How to Deploy an Apache Kafka Cluster in KRaft in 2026

Lire en français

Introduction

Apache Kafka is the go-to distributed streaming platform for handling large-scale real-time data streams. In 2026, KRaft mode (Kafka Raft Metadata) has replaced ZooKeeper, simplifying deployments by eliminating an external component while boosting resilience and performance.

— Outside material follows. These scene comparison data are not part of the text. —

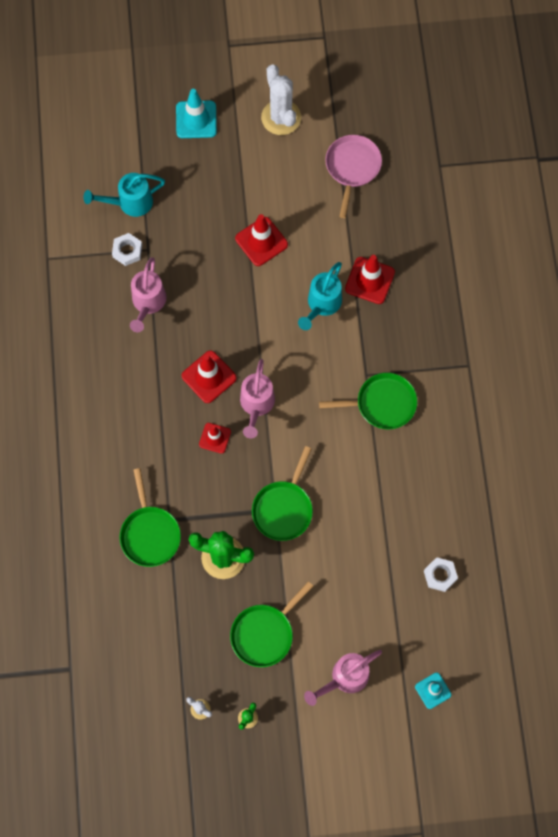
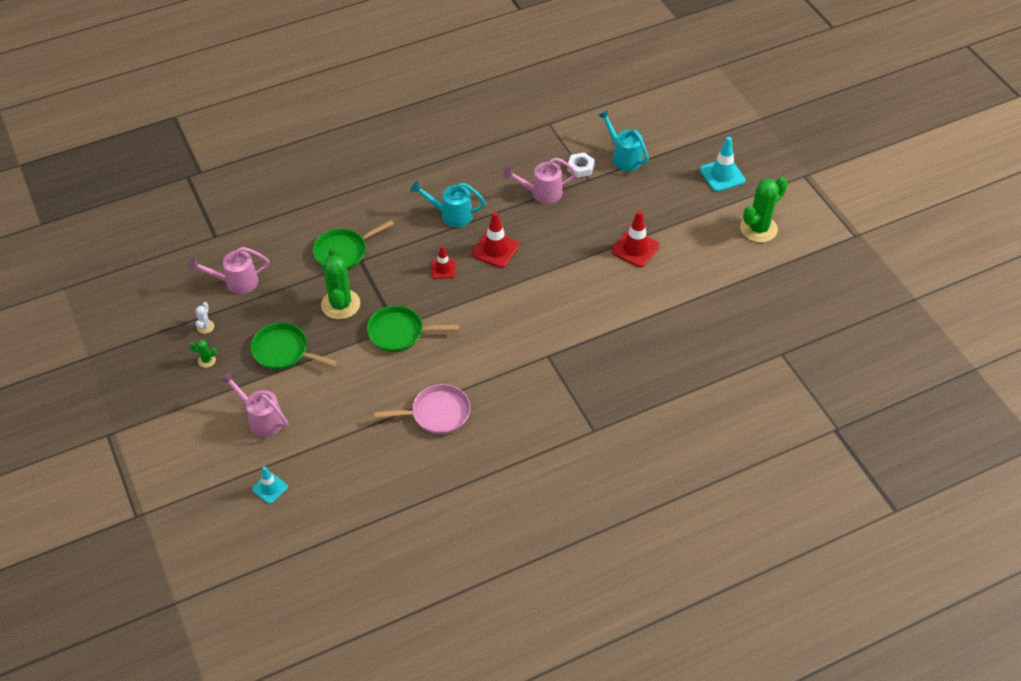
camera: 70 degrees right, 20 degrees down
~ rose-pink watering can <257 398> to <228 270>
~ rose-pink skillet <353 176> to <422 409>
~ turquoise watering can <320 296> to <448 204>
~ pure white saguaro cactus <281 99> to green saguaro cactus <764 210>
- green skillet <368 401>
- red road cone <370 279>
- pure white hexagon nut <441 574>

This expert tutorial walks you through deploying a high-availability 3-broker cluster with Docker Compose, creating partitioned topics, implementing Python producers and consumers, and tuning for production.

Why it matters: In event-driven architectures (microservices, IoT, real-time analytics), Kafka handles millions of events per second with guaranteed persistence. You'll master precise KRaft configs, replication pitfalls, and copy-paste-ready examples. By the end, your cluster will be ready for Kafka Streams or Connect. Ideal for senior data engineers managing critical pipelines.

Prerequisites

  • Docker 25+ and Docker Compose 2.24+ installed and working.
  • Python 3.11+ with pip for producer/consumer clients.
  • 4 GB RAM minimum (8 GB recommended for load testing).
  • Advanced knowledge of Docker networking, YAML, and Kafka concepts (topics, partitions, replication).
  • Ports 29092, 9092-9094 free on localhost.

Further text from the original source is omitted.